Making this blog reachable over IPv6

The past week, I looked at making this blog available over IPv6. Regretfully, this led to an outage that I wasn’t aware of as from my home everything was working just fine. To make up for the outage, I’ll describe what I did to make this blog reachable over IPv6.

1 – Get an ISP that provides me with an IPv6 address

This blog is not hosted at a hosting provider, but is actually hosted at my home server. That makes things like adding an IPv6 address actually a bit more complicated, but also more fun. For me, I couldn’t just switch from ISP as my ISP (Ziggo) used to be the only provider that gave me proper internet speed here at my home. And they were very slow with providing IPv6, but 1 1/2 years ago, I suddenly realised that they changed something and gave me dual stack IPv6 (meaning I have both a proper IPv4 and an IPv6 address). I then still had to put my internet modem in bridge mode to get my IP addresses on my router. That way, I can quite reliably distribute my IP addresses on my home network.

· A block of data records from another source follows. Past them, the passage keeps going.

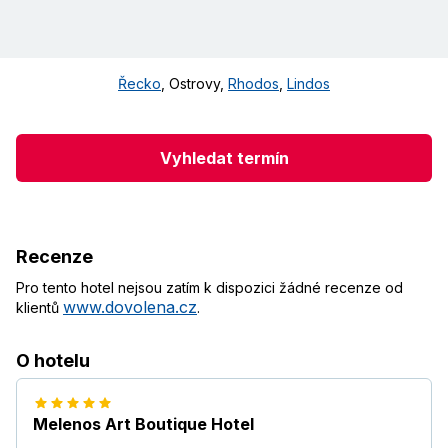
Řecko
,
Ostrovy
,
Rhodos
,
Lindos
Vyhledat termín
Recenze
Pro tento hotel nejsou zatím k dispozici žádné recenze od
www.dovolena.cz
klientů
.
O hotelu
Melenos Art Boutique Hotel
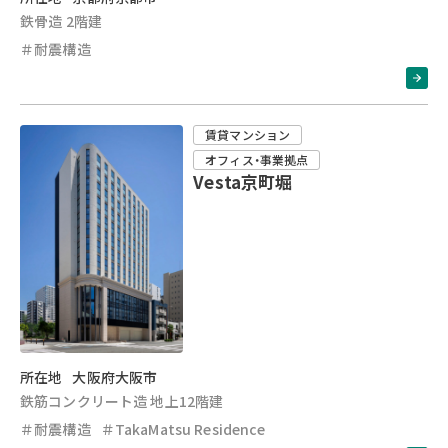
鉄骨造 2階建
＃耐震構造
賃貸マンション
オフィス・事業拠点
Vesta京町堀
所在地
大阪府大阪市
鉄筋コンクリート造 地上12階建
＃耐震構造
＃TakaMatsu Residence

2 – Enable IPv6 on the server

My server is running on CentOS 9 Stream. CentOS 9, by default, uses Networkmanager for its network configuration. To enable IPv6 on your server, it’s probably enough to set you IPv6 interface to automatic and make sure that IPv6 is required for the connection. The latter means that NetworkManager will make sure that your server will have both an IPv4 and an IPv6 network address. If you don’t ‘require’ IPv6, it might feel that the IPv4 connection is enough and not wait for the IPv6 connection to come up. The result will be that your network interface will not have an IPv6 address assigned to it.
You can configure this, using nmtui.

If you check your IP address now using ip a | grep inet6, you might see several IPv6 addresses. The way to see at which IPv6 address your server is available is through this elegant command:
dig -6 TXT +short
Btw, there’s also a IPv4 variant:
dig +short txt ch whoami.cloudflare @

3 – Listen for IPv6 on the webserver

I use nginx as a reverse proxy for this blog. In nginx, you have to make sure that every listen line is accompanied by a listen line for the IPv6 address. Like this:

server {
        listen      443 ssl http2;
        listen [::]:443 ssl http2;

The IPv6 line is the “listen [::]:443 ssl http2;’ line. Don’t forget to reload your nginx configuration when you’re done.

4 – Check the firewall of the server

If you allow port 443, it should also allow this for IPv6, but it’s good to check if everything is working so far. A good way to do this is by using openssl to check the TLS certificate through both IPv4 and IPv6.

openssl s_client -servername -showcerts -connect <server's IPv4 address>:443
openssl s_client -servername -showcerts -connect [<server's ipv6-address>]:443

If the firewall is open, you should get the same response on both commands: The certificate chain of your TLS certificate.

5 – Create a rule on the router

Although you don’t need to do any port forwards (there shouldn’t be NAT with IPv6), on most routers you’ll have to tell your router that you want to allow IPv6 traffic for a certain port and IPv6 address to be passed on to this address. You do this with a firewall rule. I use a router with an openWRT firmware. There, the firewall rule (in /etc/config/firewall) looks like this:

config rule
        option name 'Allow-HTTPS-IPv6'
        option src 'wan'
        option dest 'lan'
        option proto 'tcp'
        option dest_port '443'
        option family 'ipv6'
        option target 'ACCEPT'
        list dest_ip '<my IPv6-address>'

In the interface, this looks like this:

If this was successful, the openssl-command from step 5 should also work from a server on the internet.

6 – Add the IPv6 address to your DNS

When you made it this far, all you have left to do is to add the IPv6 address to your domain’s DNS. One important thing to watch out for (and the reason of this site’s outage): If you use a wildcard A-record to send all traffic to a specific IPv4 address, but you create an AAAA-record (Ipv6) for a specific site (like, your IPv4 wildcard will no longer cover! As a result, your site will only be available over IPv6. It’s therefore important to either create a wildcard A-record and AAAA-record or create an A-record and AAAA-record for your site.

7 – Test your site

You can check if your site is available over both IPv4 and IPv6 through this website. As you can see below, this blog is now available over both protocols.


The rule on the router and the way to add the IPv6 address to my DNS were the biggest hurdles for me to make this site available over IPv6. While implementing it, I did think of other things I could change or automate to my own environment regarding IPv6. For example, my Domino server isn’t available over IPv6 yet. Also, the dig-rules I described, create an opportunity to automatically update my DNS if my ISP decides to change my IPv4 address and/or IPv6 prefix. Those go on my to-do list and might be a subject for future articles.